Les cristaux temporels ressemblent à quelque chose qu’un personnage de jeu vidéo essaierait de collecter, mais cette phase étrange de la matière est bien réelle – et maintenant l’un d’entre eux a été créé dans le processeur quantique de Google, Sycomore.
Les cristaux réguliers sont caractérisés par une structure hautement ordonnée d’atomes dans un motif répétitif. Donc, si ces atomes se répètent dans l’espace, d’autres cristaux pourraient-ils exister avec un motif qui se répète dans le temps à la place ? Et à quoi cela peut-il ressembler ? En 2012, le lauréat du prix Nobel Frank Wilczek a émis l’hypothèse que ces soi-disant cristaux temporels pourraient exister, et en 2016, ils avaient été créé expérimentalement dans le laboratoire. Des études ultérieures les ont trouvés dans un kit de culture de cristal, et les a observés interagir les uns avec les autres.
Dans un cristal temporel, les atomes présentent un mouvement selon un motif qui se répète périodiquement – ainsi, par exemple, leurs spins montent et descendent dans un mouvement de tic-tac prévisible. Mais là où ça devient bizarre, c’est que ce rythme ne suit pas la fréquence de la force qui l’a déclenché, et dans un système parfait, les atomes continueront à tourner pour toujours sans aucune autre entrée.
Une analogie courante est le bol de gélatine le plus étrange du monde. Normalement, si vous appuyez sur l’objet, vous vous attendez à ce qu’il tremble pendant quelques secondes, puis s’arrête, jusqu’à ce que vous l’appuyiez à nouveau. Ce à quoi vous ne vous attendriez pas, c’est qu’il passe l’éternité à alterner entre secouer et ne pas se secouer, après seulement deux tapotements – mais c’est ce que fait un cristal temporel.

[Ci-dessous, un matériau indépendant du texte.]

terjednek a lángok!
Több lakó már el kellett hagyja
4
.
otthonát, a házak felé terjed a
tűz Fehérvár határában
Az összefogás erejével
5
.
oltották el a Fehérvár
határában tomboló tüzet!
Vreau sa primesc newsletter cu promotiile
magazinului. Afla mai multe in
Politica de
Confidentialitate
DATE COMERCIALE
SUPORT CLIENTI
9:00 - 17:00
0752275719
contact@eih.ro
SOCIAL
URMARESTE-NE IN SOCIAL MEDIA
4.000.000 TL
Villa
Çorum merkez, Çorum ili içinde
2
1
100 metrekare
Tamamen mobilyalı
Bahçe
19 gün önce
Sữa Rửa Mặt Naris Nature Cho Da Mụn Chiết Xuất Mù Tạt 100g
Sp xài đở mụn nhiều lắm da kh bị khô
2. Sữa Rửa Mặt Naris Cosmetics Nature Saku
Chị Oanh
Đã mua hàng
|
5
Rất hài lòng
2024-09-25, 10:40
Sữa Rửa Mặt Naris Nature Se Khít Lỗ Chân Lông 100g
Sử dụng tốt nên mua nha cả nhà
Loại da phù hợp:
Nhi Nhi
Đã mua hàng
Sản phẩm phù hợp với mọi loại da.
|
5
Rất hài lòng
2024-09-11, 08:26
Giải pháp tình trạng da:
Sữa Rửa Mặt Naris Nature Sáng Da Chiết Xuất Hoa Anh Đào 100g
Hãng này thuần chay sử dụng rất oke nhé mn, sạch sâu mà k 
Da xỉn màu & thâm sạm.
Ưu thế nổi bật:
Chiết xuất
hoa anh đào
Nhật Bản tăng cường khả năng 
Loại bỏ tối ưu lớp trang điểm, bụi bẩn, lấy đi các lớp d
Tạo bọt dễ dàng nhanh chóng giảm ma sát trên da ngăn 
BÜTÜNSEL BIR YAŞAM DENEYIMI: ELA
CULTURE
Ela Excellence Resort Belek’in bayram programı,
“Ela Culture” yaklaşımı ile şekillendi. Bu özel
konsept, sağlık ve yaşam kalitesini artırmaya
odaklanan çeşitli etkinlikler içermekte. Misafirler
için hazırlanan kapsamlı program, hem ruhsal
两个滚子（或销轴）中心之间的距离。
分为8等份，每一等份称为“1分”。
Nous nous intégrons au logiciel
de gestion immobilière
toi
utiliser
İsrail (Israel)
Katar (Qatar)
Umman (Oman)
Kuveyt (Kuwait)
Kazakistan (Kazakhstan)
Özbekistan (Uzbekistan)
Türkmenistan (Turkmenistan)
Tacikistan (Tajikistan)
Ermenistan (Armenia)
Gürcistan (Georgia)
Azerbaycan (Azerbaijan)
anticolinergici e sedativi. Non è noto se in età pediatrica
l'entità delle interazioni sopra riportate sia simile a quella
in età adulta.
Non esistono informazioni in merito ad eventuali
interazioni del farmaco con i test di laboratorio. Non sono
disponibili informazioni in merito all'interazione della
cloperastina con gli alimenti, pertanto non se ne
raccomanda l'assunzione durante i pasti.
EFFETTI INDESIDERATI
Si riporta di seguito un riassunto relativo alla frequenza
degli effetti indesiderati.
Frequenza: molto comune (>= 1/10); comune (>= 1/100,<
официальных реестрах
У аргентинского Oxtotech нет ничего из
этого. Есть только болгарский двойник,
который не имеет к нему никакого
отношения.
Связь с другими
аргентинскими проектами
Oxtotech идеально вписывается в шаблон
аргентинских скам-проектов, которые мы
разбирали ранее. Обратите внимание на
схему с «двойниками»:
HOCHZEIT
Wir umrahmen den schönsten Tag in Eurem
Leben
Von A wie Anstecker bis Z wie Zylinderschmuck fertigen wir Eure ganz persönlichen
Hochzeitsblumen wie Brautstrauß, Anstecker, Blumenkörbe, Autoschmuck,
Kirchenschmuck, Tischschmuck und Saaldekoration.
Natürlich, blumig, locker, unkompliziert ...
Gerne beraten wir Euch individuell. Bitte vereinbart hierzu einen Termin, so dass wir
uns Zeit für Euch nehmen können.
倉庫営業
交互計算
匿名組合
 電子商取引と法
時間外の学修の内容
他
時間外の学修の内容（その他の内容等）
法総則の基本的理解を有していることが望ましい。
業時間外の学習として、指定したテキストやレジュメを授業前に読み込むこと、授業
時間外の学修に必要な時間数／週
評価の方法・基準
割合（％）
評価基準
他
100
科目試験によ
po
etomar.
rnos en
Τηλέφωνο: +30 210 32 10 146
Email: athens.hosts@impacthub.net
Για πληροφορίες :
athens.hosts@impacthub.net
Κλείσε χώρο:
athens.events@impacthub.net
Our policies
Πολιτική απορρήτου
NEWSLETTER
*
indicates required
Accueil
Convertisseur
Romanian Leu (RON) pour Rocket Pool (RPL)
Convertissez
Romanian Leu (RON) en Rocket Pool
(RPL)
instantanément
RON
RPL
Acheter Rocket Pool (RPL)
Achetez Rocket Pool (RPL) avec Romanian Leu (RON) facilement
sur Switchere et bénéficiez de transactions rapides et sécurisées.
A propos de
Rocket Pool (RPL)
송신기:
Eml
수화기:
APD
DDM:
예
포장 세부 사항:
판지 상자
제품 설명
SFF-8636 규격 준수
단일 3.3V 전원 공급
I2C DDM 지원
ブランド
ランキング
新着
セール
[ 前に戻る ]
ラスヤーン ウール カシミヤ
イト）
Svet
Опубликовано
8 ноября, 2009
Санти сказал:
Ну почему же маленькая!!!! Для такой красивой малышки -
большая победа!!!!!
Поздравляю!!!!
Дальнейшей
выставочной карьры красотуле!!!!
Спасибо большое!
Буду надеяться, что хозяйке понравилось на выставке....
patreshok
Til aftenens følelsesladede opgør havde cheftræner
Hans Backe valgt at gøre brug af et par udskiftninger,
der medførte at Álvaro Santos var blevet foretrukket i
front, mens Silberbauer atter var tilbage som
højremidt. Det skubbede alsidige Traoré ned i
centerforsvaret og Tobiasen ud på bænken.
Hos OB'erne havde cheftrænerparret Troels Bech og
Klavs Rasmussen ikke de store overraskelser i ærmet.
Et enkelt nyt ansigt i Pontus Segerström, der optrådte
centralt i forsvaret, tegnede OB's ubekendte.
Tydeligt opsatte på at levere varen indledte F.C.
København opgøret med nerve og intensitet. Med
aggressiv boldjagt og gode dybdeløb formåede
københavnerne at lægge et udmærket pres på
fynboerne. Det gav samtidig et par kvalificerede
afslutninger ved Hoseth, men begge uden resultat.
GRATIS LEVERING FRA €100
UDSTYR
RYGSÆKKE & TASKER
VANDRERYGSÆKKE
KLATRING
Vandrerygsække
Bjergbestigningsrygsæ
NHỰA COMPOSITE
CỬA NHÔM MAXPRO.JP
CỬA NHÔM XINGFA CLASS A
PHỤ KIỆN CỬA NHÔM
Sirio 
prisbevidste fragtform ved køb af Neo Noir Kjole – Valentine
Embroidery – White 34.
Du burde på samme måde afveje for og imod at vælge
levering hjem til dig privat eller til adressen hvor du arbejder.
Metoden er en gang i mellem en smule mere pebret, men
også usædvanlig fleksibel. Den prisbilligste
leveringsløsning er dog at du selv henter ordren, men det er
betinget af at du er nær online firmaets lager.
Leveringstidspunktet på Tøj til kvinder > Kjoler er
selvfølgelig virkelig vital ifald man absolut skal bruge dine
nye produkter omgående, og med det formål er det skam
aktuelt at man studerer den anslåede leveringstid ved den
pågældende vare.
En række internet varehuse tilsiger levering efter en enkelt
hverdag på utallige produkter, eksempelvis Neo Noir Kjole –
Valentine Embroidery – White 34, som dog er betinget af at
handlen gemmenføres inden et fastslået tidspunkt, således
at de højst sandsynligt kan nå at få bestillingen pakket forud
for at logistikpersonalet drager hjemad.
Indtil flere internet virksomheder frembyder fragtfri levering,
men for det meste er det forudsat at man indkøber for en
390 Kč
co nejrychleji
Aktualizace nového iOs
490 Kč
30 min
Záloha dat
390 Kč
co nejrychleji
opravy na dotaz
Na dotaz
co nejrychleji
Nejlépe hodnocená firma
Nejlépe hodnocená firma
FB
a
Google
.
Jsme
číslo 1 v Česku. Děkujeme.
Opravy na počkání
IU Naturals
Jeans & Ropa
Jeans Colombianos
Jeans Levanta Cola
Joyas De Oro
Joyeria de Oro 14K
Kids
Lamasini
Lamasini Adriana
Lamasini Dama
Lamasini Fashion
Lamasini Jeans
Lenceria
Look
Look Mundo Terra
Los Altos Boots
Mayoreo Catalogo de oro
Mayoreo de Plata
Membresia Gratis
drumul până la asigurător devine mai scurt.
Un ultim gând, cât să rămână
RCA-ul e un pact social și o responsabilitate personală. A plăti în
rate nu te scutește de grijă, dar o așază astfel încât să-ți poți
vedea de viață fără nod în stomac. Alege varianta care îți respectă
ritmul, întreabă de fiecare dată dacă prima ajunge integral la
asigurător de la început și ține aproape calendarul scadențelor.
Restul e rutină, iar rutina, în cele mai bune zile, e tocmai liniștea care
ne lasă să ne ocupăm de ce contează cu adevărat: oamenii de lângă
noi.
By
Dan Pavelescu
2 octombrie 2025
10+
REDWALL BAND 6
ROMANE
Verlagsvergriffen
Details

Cela peut sembler un paradoxe qui se rapproche un peu trop d’une machine à mouvement perpétuel, mais techniquement, les cristaux temporels n’enfreignent pas les lois de la thermodynamique. L’énergie est conservée dans l’ensemble du système et l’entropie (une mesure du désordre) ne diminue pas mais reste constante.
Maintenant, les chercheurs ont démontré un cristal temporel dans le processeur quantique de Google, Sycamore. L’équipe a zappé un réseau de 20 qubits – des bits d’information quantiques – avec un laser, pour lancer le « ticking ». Ensuite, les qubits n’inverseraient leurs spins qu’une fois toutes les deux impulsions laser, brisant la symétrie de translation du temps et créant un cristal temporel. Surtout, l’équipe dit que c’était la première fois que le cristal présentait une « localisation à plusieurs corps », un phénomène qui les maintient stables.
Dans cette expérience particulière, les scientifiques n’ont pu observer le système que pendant quelques centaines de cycles, mais ils disent avoir pu valider la stabilité à long terme des cristaux temporels à l’aide de simulations exécutées par l’ordinateur quantique lui-même.
« Nous avons réussi à utiliser la polyvalence de l’ordinateur quantique pour nous aider à analyser ses propres limites », explique Roderich Moessner, co-auteur de l’étude. « Il nous a essentiellement dit comment corriger ses propres erreurs, de sorte que l’empreinte du comportement cristallin du temps idéal puisse être déterminée à partir d’observations en temps fini. »
La recherche a été publiée dans la revue La nature.